→ **Directions for this task**: Transcribe every entry exactly, leaving out any pictures.

→ **Information supplied**:
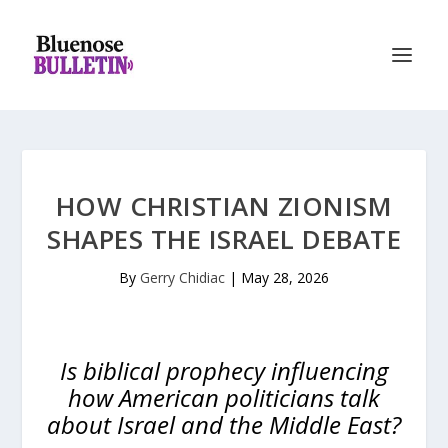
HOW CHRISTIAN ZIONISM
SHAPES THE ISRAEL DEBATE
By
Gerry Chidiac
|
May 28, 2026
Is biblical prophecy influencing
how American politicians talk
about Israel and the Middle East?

→ **Solution**:
HOW CHRISTIAN ZIONISM
SHAPES THE ISRAEL DEBATE
By
Gerry Chidiac
|
May 28, 2026
Is biblical prophecy influencing
how American politicians talk
about Israel and the Middle East?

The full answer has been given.